Indes stieg der Geruch von dem süβen Mus hinauf an die Wand, wo die Fliegen in groβer Menge saβen, so dass sie herangelockt wurden und sich scharenweis darauf niederlieβen. “Ei, wer hat euch eingeladen?” sprach das Schneiderlein und jagte die ungebetenen Gäste fort. Die Fliegen aber, die kein Deutsch verstanden, lieβen sich nicht abweisen, sondern kamen in immer gröβerer Gesellschaft wieder. Da lief dem Schneiderlein endlich, wie man sagt, die Laus über die Leber, es langte aus seiner Hölle nach einem Tuchlappen, und: “Wart, ich will es euch geben!” schlug es unbarmherzig drauf. Als es abzog und zählte, so lagen nicht weniger als sieben vor ihm tot und streckten die Beine. “Bist du so ein Kerl?” sprach es und muβte selbst seine Tapferkeit bewundern, “das soll die ganze Stadt erfahren.” Und in der Hast schnitt sich das Schneiderlein einen Gürtel, nähte ihn und stickte mit groβen Buchstaben darauf: “Siebene auf einen Streich!”

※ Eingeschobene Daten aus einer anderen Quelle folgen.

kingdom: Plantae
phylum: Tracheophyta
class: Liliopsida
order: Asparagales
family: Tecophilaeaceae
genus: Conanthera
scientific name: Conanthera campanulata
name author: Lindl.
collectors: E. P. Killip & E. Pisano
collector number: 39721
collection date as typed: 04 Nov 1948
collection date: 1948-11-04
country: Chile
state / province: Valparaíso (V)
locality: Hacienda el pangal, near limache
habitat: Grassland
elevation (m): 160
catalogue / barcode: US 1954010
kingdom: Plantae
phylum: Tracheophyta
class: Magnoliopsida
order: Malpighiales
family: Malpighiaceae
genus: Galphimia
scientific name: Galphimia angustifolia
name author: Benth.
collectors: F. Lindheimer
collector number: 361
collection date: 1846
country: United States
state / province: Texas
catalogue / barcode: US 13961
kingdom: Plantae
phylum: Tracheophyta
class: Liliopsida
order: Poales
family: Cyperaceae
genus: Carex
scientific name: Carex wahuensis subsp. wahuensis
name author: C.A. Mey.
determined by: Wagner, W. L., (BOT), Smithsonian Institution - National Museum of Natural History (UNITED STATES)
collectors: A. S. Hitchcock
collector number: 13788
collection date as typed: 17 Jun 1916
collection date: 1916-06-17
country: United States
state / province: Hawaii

“Ei, was Stadt!” sprach es weiter, “die ganze Welt soll‘s erfahren!”. Und sein Herz wackelte ihm vor Freude wie ein Lämmerschwänzchen. Der Schneider band sich den Gürtel um den Leib und wollte in die Welt hinaus, weil er meinte, die Werkstätte sei zu klein für seine Tapferkeit. Eh er abzog, suchte er im Haus herum, ob nichts da wäre, was er mitnehmen könnte, er fand aber nichts als einen alten Käs, den steckte er ein. Vor dem Tore bemerkte er einen Vogel, der sich im Gesträuch gefangen hatte, der muβte zu dem Käse in die Tasche. Nun nahm er den Weg tapfer zwischen die Beine, und weil er leicht und behend war, fühlte er keine Müdigkeit.

Der Weg führte ihn auf einen Berg, und als er den höchsten Gipfel erreicht hatte, so saβ da ein gewaltiger Riese und schaute sich ganz gemächlich um. Das Schneiderlein ging beherzt auf ihn zu, redete ihn an und sprach: “Guten Tag, Kamerad, gelt, du sitzest da und besiehst dir die weitläufige Welt? Ich bin eben auf dem Wege dahin und will mich versuchen. Hast du Lust mitzugehen?”

Der Riese sah den Schneider verächtlich an und sprach: “Du Lump! Du miserabler Kerl!” – “Das wäre!” antwortete das Schneiderlein, knöpfte den Rock auf und zeigte dem Riesen den Gürtel, “Da kannst du lesen, was ich für ein Mann bin.” Der Riese las: “Siebene auf einen Streich,” meinte, das wären Menschen gewesen, die der Schneider erschlagen hätte, und kriegte ein wenig Respekt vor dem kleinen Kerl. Doch wollte er ihn erst prüfen, nahm einen Stein in die Hand, und drückte ihn zusammen, dass das Wasser heraustropfte. “Das mach mir nach,” sprach der Riese, “wenn du Stärke hast.”

“Ist‘s weiter nichts?” sagte das Schneiderlein. “Das ist bei unsereinem Spielwerk,” griff in die Tasche, holte den weichen Käs und drückte ihn, dass der Saft herauslief. “Gelt,” sprach er, “das war ein wenig besser?”.

Der Riese wuβte nicht, was er sagen sollte, und konnte es von dem Männlein nicht glauben. Da hob der Riese einen Stein auf und warf ihn so hoch, dass man ihn mit Augen kaum noch sehen konnte: “Nun, du Erpelmännchen, das tu mir nach.”

“Gut geworfen,” sagte der Schneider, “aber der Stein hat doch wieder zur Erde herabfallen müssen, ich will dir einen werfen, der soll gar nicht wiederkommen,” griff in die Tasche, nahm den Vogel und warf ihn in die Luft. Der Vogel, froh über seine Freiheit, stieg auf, flog fort und kam nicht wieder. “Wie gefällt dir das Stückchen, Kamerad?” fragte der Schneider. “Werfen kannst du wohl,” sagte der Riese, “aber nun wollen wir sehen, ob du imstande bist, etwas Ordentliches zu tragen.” Er führte das Schneiderlein zu einem mächtigen Eichbaum, der da gefällt auf dem Boden lag, und sagte: “Wenn du stark genug bist, so hilf mir den Baum aus dem Walde heraustragen.”